To get started with AutoCleanSS, clone the repository and install it using pip:

1.  **Install dependencies and the package**:
    It's recommended to install in a virtual environment.
    ```bash
    pip install autocleanss
    ```

## 🚀 Usage

Using `autocleanss` is straightforward.

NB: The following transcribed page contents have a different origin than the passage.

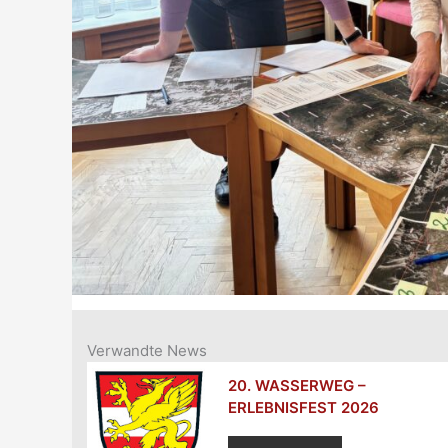
Verwandte News
20. WASSERWEG –
ERLEBNISFEST 2026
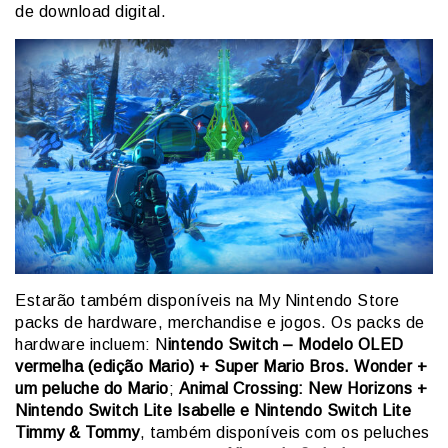
de download digital.
Estarão também disponíveis na My Nintendo Store
packs de hardware, merchandise e jogos. Os packs de
hardware incluem: N
intendo Switch – Modelo OLED
vermelha (edição Mario) + Super Mario Bros. Wonder +
um peluche do Mario
;
Animal Crossing: New Horizons +
Nintendo Switch Lite Isabelle e Nintendo Switch Lite
Timmy & Tommy
, também disponíveis com os peluches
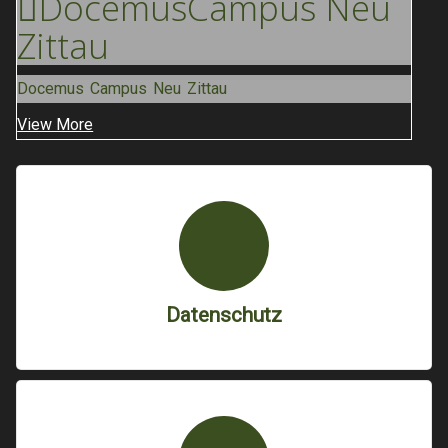
Docemus
Campus Neu
Zittau
Docemus Campus Neu Zittau
View More
Datenschutz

Here's a quick example:

```python
import pandas as pd
from autoclean import AutoClean

# 1. Load your messy data into a Pandas DataFrame
#    (Replace with your actual data loading, e.g., pd.read_csv('your_data.csv'))
data = {
    'ID': [1, 2, 3, 4, 5, 6, 7, 8, 9, 10],
    'Feature_A': [10.1, 11.2, None, 13.4, 14.5, 100.0, 16.7, 17.8, 10.1, 19.9],
    'Feature_B': ['A', 'B', 'A', 'C', 'B', 'D', 'A', 'A', 'A', None],
    'Feature_C': ['01-01-2023', '02-01-2023', '03-01-2023', '04-01-2023', '05-01-2023', None, '07-01-2023', '08-01-2023', '01-01-2023', '09-01-2023'],
    'Feature_D': [5, 6, 5, 7, 8, 9, 10, 11, 5, 12]
}
df = pd.DataFrame(data)

print("--- Original DataFrame ---")
print(df)
print("\n" + "="*40 + "\n")

# 2. Initialize the AutoClean object with your DataFrame
#    You can specify an imputation strategy: 'mean', 'median', 'mode', or 'knn'
cleaner = AutoClean(df, imputation_strategy='knn')

# 3. Run the cleaning process
cleaned_df = cleaner.clean()

print("--- Cleaned DataFrame ---")
print(cleaned_df)
print("\n" + "="*40 + "\n")

# 4. Generate a comprehensive HTML report
#    The report will be saved as 'cleaning_report.html' in your current directory.
cleaner.generate_report(output_path='my_cleaning_report.html')
print("✅ Cleaning report saved to 'my_cleaning_report.html'")
```

This will produce a `my_cleaning_report.html` file in your project directory, detailing all the cleaning steps and showing the impact on your data.

You can use 
``` python
from IPython.display import HTML
HTML(filename='cleaning_report.html')
```
In your notebook to visualize the report.